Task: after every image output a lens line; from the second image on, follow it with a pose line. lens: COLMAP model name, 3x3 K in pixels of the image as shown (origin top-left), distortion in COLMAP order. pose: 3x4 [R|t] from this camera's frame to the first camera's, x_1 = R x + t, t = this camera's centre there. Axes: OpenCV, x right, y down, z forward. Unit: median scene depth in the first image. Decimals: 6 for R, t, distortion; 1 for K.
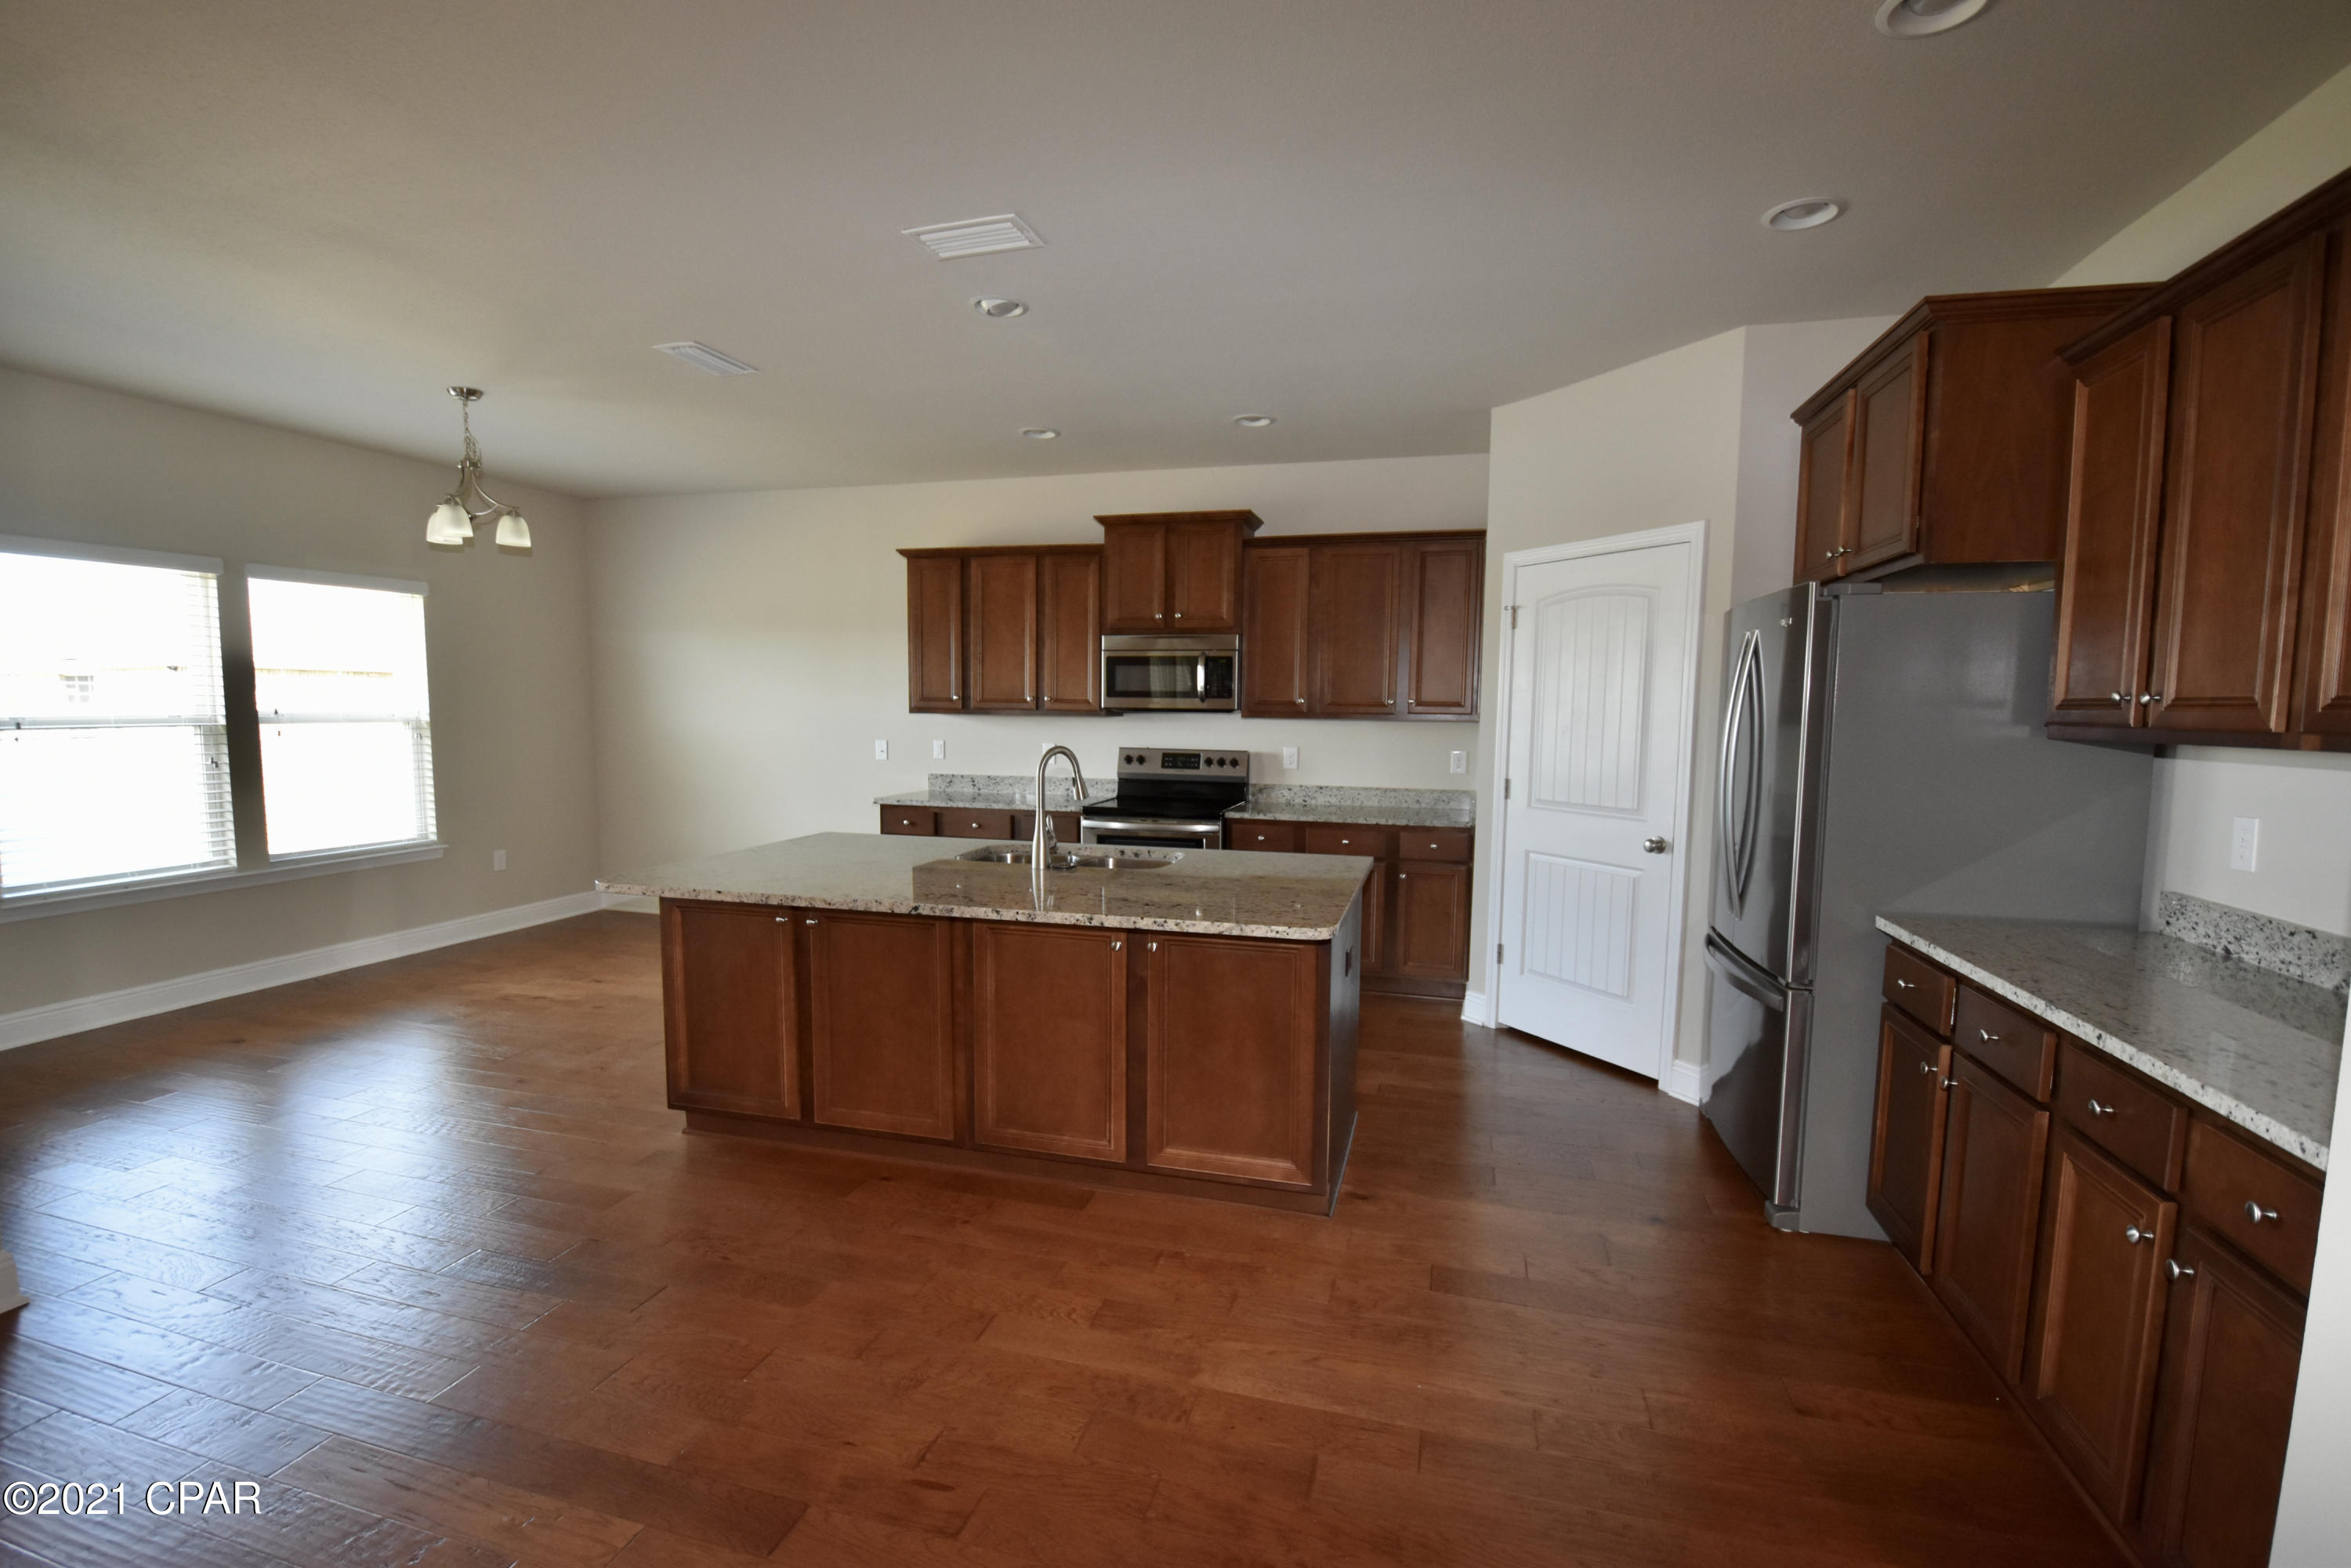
lens RADIAL K [[1044.8, 0, 1177.4], [0, 1044.8, 800.4], [0, 0, 1]] dist [-0.004015, -0.002966]
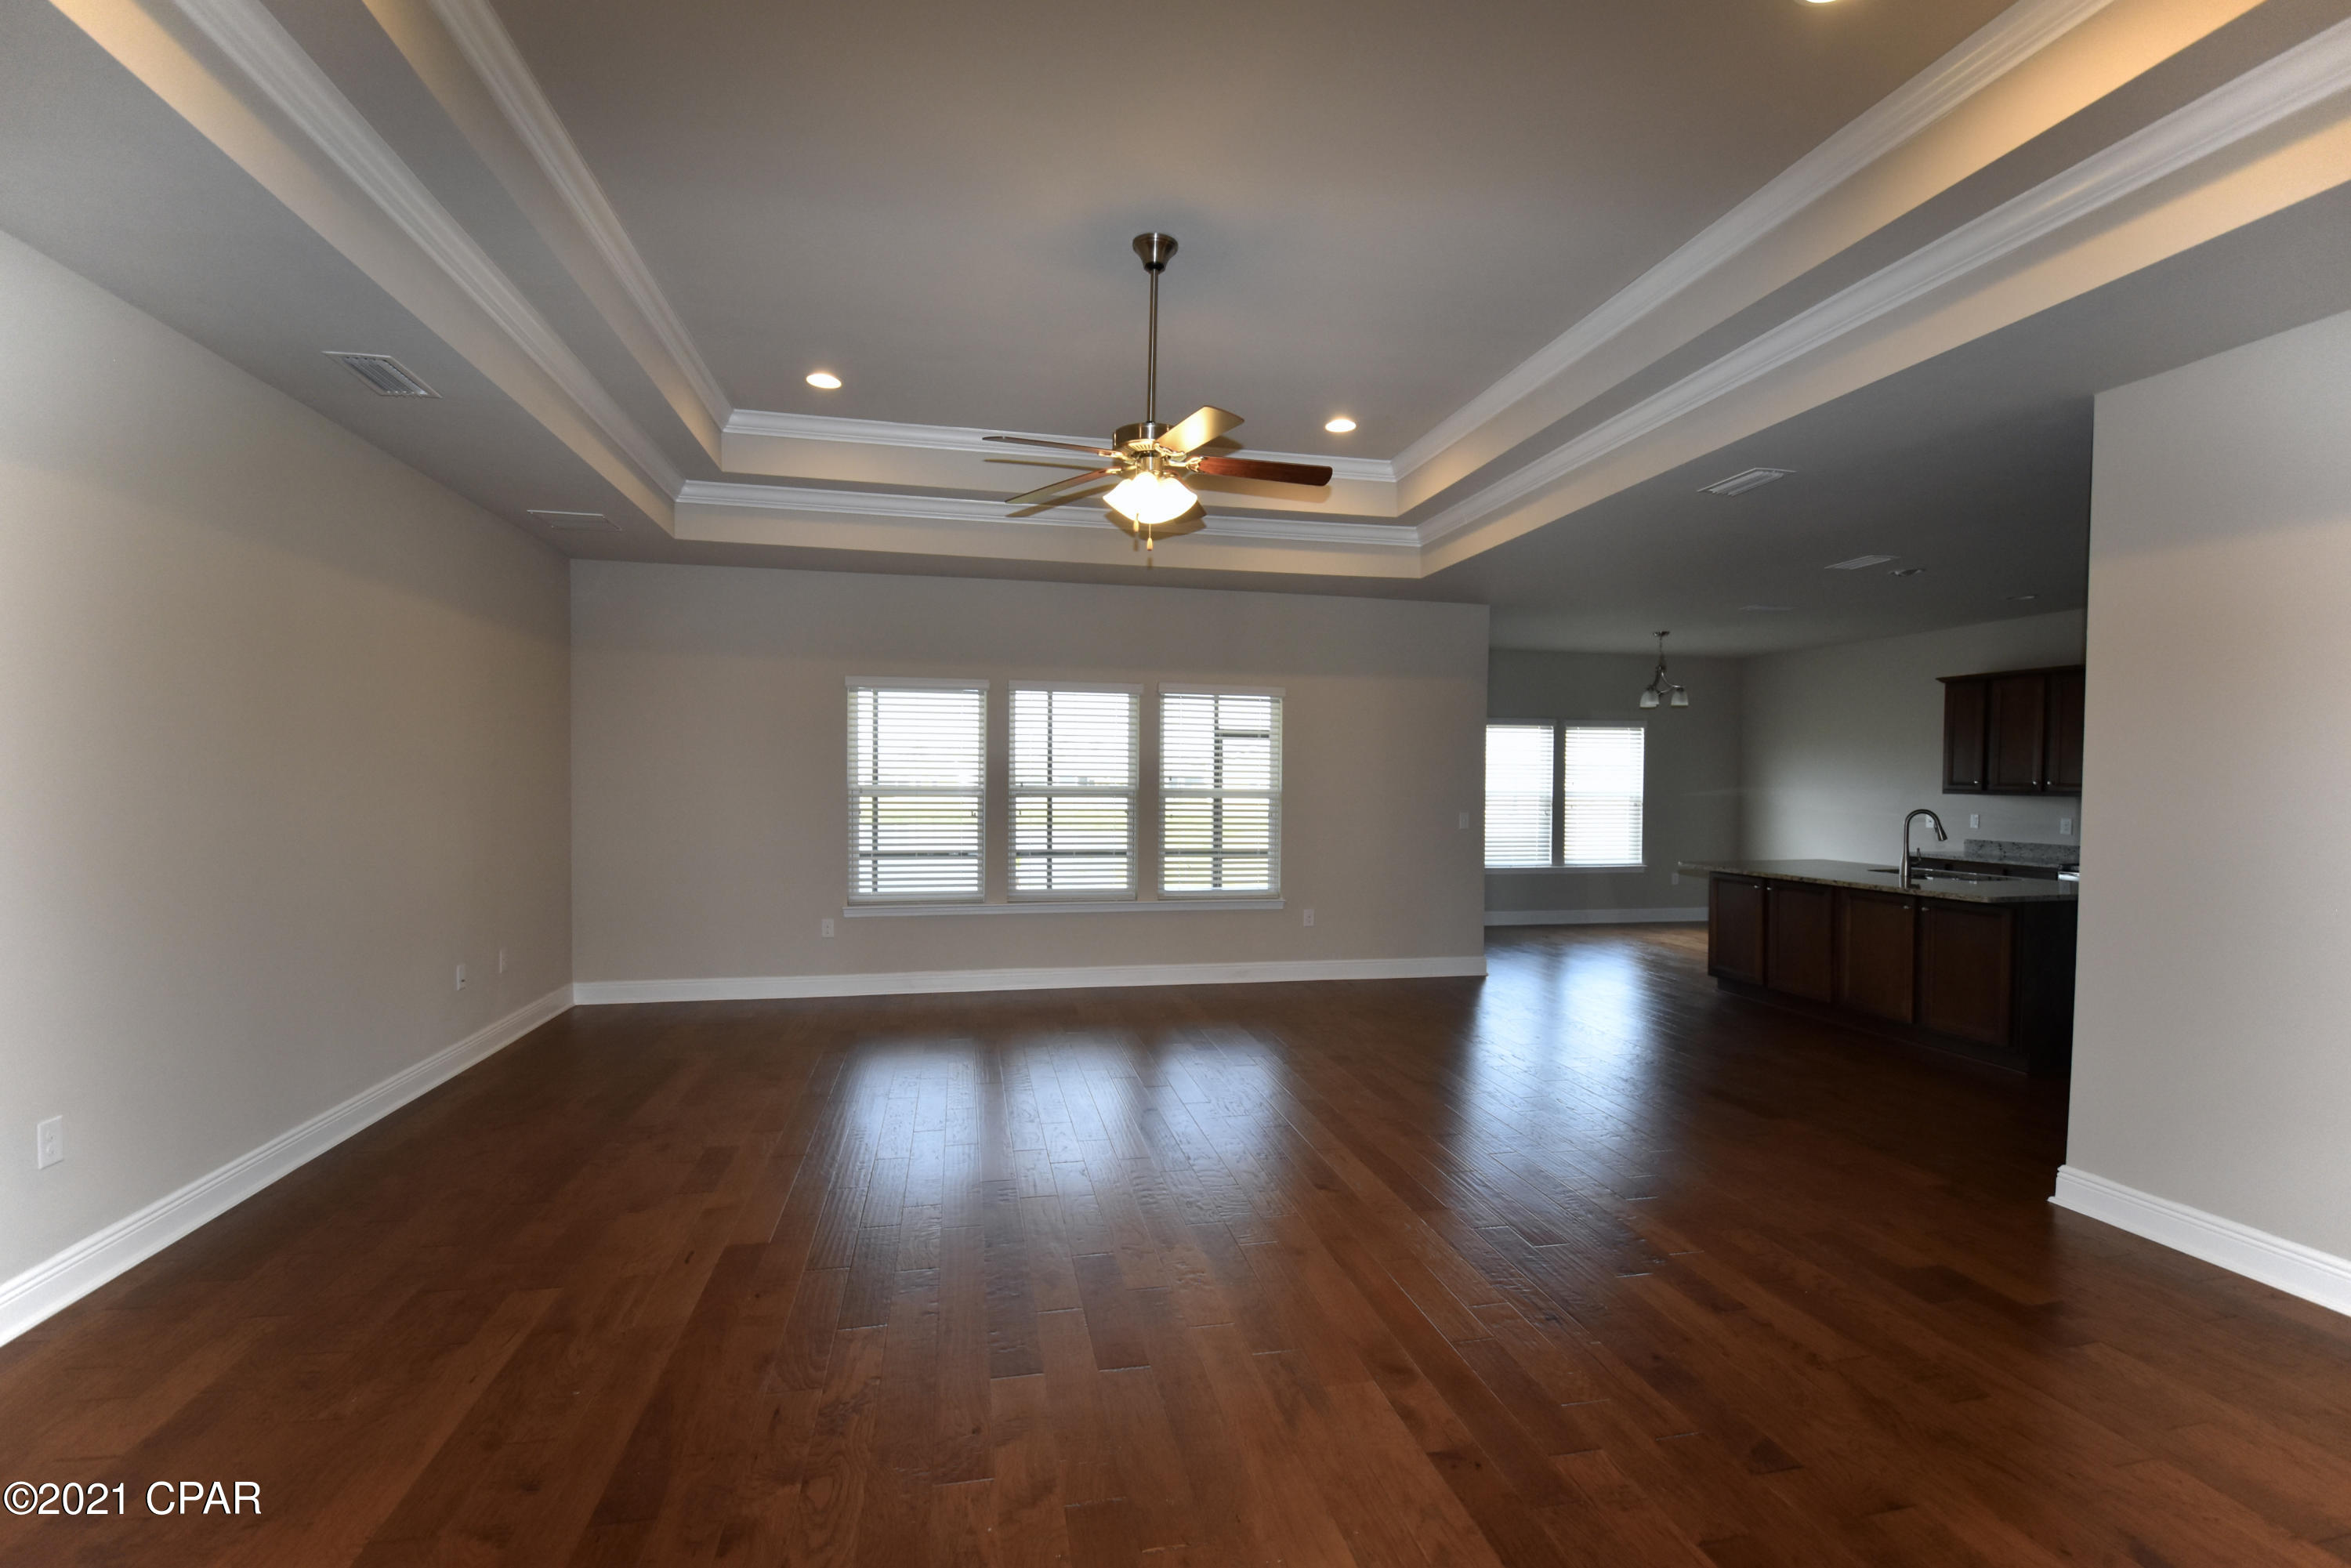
lens RADIAL K [[1044.8, 0, 1178.3], [0, 1044.8, 795.6], [0, 0, 1]] dist [-0.004015, -0.002966]
pose [[0.474498, -0.002577, -0.880253, 0.534536], [-0.073483, 0.996389, -0.042528, 0.057831], [0.877184, 0.084863, 0.472595, -0.609227]]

----------------------------------------

Set down all of the data word for word; no pictures belong in it.

## ANSWER TO THIS TASK
Task: after every image output a lens line; from the second image on, follow it with a pose line. lens: COLMAP model name, 3x3 K in pixels of the image as shown (origin top-left), distortion in COLMAP order. pose: 3x4 [R|t] from this camera's frame to the first camera's, x_1 = R x + t, t = this camera's centre there. Axes: OpenCV, x right, y down, z forward. Unit: median scene depth in the first image. Decimals: 6 for R, t, distortion; 1 for K.
lens RADIAL K [[1044.8, 0, 1177.4], [0, 1044.8, 800.4], [0, 0, 1]] dist [-0.004015, -0.002966]
lens RADIAL K [[1044.8, 0, 1178.3], [0, 1044.8, 795.6], [0, 0, 1]] dist [-0.004015, -0.002966]
pose [[0.474498, -0.002577, -0.880253, 0.534536], [-0.073483, 0.996389, -0.042528, 0.057831], [0.877184, 0.084863, 0.472595, -0.609227]]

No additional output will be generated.